- [WORK INSTRUCTIONS]
Your answer should be the lines below from the one holding "combinations UR = upright etc.)" through the one holding "Number x + s = x seconds", copied exactly and with nothing else.

****************

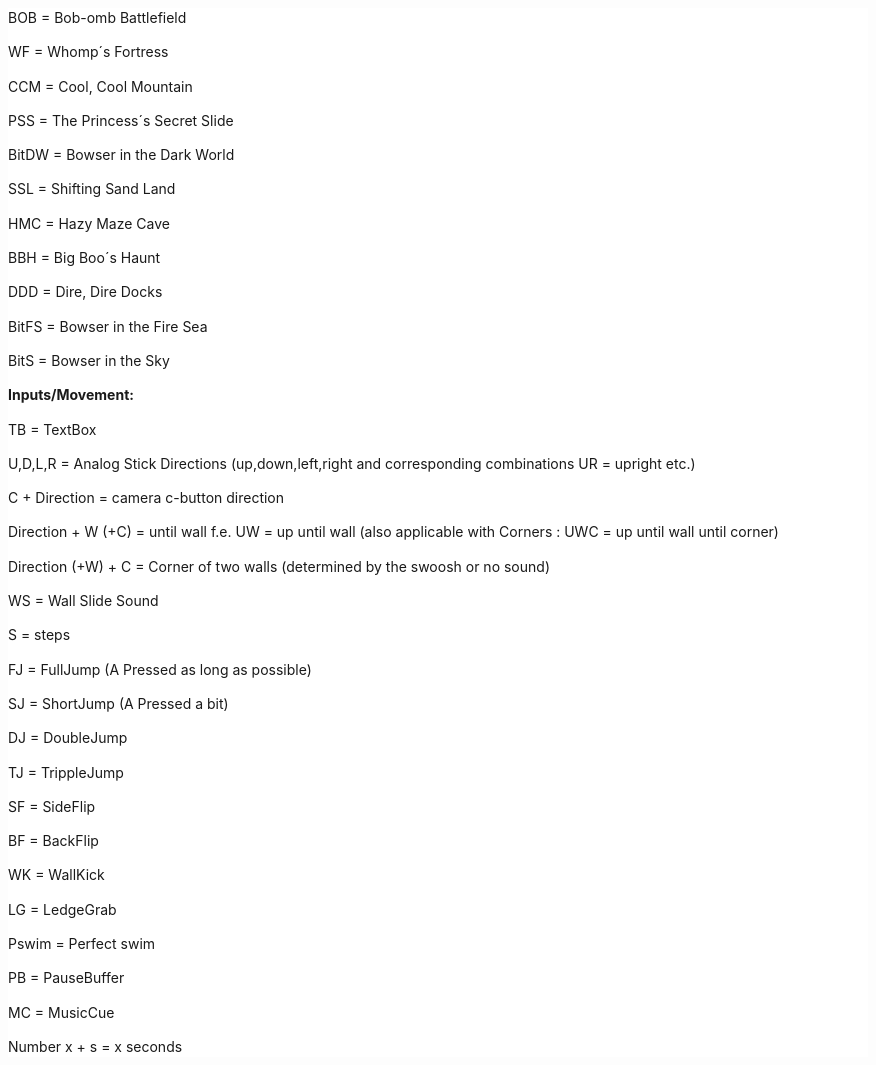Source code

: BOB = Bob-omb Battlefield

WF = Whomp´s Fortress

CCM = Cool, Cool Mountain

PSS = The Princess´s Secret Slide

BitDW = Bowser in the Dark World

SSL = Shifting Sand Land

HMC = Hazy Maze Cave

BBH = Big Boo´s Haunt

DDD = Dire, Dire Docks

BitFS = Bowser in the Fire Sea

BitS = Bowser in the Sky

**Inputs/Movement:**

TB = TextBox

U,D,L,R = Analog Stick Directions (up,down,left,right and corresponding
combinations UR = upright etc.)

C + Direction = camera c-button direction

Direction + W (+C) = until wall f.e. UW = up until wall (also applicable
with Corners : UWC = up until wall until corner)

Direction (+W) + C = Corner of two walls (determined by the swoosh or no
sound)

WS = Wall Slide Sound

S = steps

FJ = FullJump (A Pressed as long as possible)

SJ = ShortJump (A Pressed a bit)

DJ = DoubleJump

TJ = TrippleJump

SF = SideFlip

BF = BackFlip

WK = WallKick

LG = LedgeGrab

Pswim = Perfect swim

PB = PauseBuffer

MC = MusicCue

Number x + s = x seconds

****************

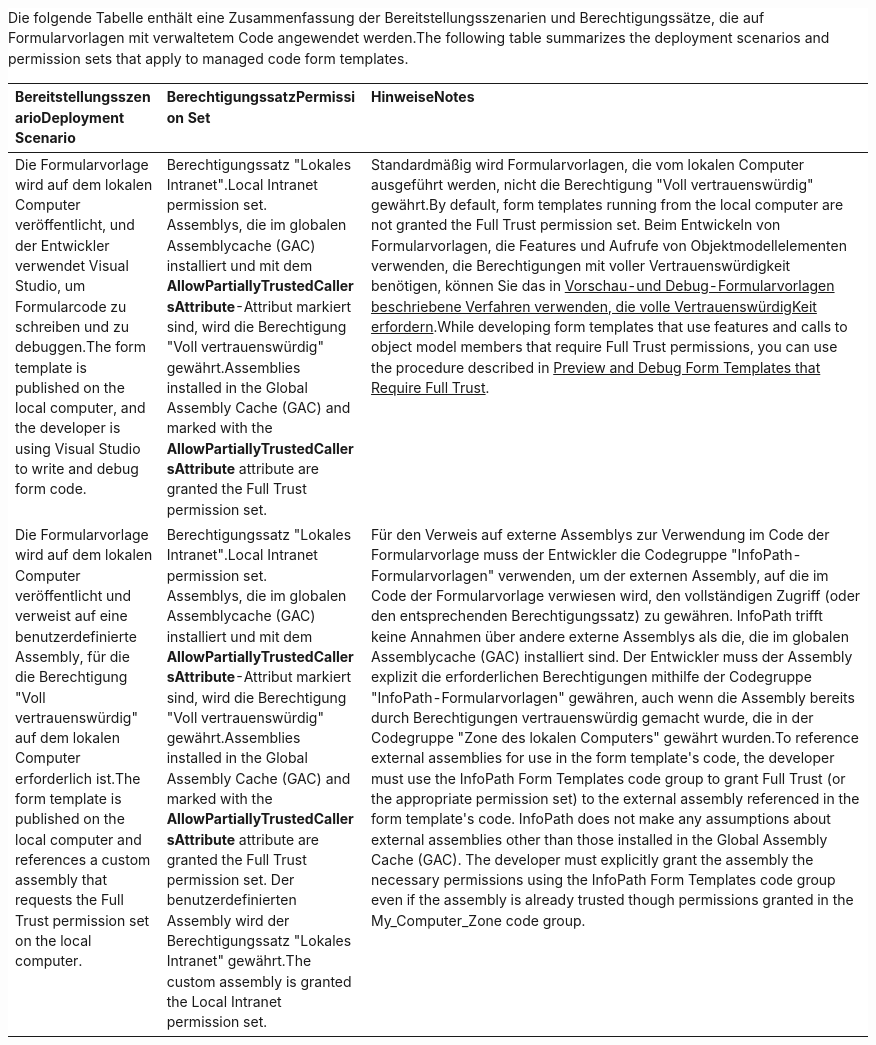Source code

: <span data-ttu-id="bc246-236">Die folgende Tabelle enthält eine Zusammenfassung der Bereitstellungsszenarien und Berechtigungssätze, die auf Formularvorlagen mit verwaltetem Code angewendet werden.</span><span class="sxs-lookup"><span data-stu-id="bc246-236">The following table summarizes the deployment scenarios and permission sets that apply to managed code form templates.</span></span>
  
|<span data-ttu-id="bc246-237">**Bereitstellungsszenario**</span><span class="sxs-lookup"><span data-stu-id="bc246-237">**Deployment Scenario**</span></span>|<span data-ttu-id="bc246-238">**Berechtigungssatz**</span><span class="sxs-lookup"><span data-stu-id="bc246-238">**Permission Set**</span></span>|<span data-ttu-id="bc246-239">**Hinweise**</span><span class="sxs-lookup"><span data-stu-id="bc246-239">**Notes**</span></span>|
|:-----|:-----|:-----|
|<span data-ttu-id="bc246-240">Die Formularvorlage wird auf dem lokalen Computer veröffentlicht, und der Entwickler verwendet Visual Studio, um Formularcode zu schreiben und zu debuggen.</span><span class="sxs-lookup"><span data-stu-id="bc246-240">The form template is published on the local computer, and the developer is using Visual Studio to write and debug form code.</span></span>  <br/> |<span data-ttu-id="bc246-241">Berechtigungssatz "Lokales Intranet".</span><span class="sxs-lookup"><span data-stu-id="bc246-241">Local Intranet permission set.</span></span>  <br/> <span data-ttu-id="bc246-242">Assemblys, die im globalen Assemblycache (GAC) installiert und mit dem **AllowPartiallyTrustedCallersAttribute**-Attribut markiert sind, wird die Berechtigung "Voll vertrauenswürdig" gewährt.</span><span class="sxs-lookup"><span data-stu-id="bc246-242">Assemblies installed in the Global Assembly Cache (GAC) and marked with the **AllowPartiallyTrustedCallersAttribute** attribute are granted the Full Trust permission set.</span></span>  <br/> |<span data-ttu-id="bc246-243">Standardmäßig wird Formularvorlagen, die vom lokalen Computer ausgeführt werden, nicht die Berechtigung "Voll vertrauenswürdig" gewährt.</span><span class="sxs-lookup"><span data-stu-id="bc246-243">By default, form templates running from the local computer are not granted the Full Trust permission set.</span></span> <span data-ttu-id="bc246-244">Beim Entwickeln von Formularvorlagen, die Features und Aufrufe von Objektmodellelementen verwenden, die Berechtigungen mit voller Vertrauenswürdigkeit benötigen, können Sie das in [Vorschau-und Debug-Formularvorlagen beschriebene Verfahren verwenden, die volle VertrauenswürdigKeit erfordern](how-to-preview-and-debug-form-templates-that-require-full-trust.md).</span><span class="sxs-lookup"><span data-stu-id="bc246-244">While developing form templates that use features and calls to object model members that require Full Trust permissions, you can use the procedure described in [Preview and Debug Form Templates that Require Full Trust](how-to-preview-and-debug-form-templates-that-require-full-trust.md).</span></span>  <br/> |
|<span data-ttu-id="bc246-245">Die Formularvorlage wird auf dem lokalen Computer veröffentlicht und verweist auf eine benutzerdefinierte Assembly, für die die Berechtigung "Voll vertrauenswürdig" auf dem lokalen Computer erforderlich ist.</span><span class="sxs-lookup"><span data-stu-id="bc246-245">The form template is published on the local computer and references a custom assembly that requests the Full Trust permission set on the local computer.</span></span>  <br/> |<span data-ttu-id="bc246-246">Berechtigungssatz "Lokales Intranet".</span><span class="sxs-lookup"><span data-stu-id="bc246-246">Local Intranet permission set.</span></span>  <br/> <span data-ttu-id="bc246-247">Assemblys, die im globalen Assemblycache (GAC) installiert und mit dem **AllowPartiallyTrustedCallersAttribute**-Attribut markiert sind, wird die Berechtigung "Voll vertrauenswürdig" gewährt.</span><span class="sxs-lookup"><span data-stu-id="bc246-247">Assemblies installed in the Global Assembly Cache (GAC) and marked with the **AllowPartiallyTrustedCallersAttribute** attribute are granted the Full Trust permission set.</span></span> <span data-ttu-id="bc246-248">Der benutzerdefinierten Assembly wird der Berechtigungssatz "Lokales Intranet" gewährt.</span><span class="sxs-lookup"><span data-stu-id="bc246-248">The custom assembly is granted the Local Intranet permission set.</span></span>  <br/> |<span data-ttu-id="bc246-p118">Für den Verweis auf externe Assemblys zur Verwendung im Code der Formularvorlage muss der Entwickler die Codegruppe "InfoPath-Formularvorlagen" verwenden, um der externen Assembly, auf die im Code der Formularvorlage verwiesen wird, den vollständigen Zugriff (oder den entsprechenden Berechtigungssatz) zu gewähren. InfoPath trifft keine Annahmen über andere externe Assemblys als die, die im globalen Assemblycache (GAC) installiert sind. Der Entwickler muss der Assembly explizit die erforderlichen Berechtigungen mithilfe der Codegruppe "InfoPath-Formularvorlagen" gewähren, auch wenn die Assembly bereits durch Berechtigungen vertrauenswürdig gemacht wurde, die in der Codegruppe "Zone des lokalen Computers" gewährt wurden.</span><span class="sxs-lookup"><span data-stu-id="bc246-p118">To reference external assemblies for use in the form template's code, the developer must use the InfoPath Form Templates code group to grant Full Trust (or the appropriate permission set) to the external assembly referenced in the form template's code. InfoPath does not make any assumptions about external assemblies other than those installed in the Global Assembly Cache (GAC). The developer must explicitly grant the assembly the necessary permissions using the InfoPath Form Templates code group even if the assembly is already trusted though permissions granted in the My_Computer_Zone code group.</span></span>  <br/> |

****************

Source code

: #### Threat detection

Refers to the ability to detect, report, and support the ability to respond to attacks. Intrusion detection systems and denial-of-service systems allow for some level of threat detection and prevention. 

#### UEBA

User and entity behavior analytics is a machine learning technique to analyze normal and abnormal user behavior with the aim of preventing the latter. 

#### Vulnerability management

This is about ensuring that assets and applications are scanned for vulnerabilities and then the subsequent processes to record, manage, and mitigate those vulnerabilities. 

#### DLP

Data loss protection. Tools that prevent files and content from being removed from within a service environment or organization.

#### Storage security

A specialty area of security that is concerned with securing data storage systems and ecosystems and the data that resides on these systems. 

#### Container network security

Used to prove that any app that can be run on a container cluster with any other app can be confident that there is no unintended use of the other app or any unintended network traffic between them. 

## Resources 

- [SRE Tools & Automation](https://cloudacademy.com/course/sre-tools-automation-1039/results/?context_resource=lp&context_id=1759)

****************

- [ANSWER TO THIS PROBLEM]
combinations UR = upright etc.)

C + Direction = camera c-button direction

Direction + W (+C) = until wall f.e. UW = up until wall (also applicable
with Corners : UWC = up until wall until corner)

Direction (+W) + C = Corner of two walls (determined by the swoosh or no
sound)

WS = Wall Slide Sound

S = steps

FJ = FullJump (A Pressed as long as possible)

SJ = ShortJump (A Pressed a bit)

DJ = DoubleJump

TJ = TrippleJump

SF = SideFlip

BF = BackFlip

WK = WallKick

LG = LedgeGrab

Pswim = Perfect swim

PB = PauseBuffer

MC = MusicCue

Number x + s = x seconds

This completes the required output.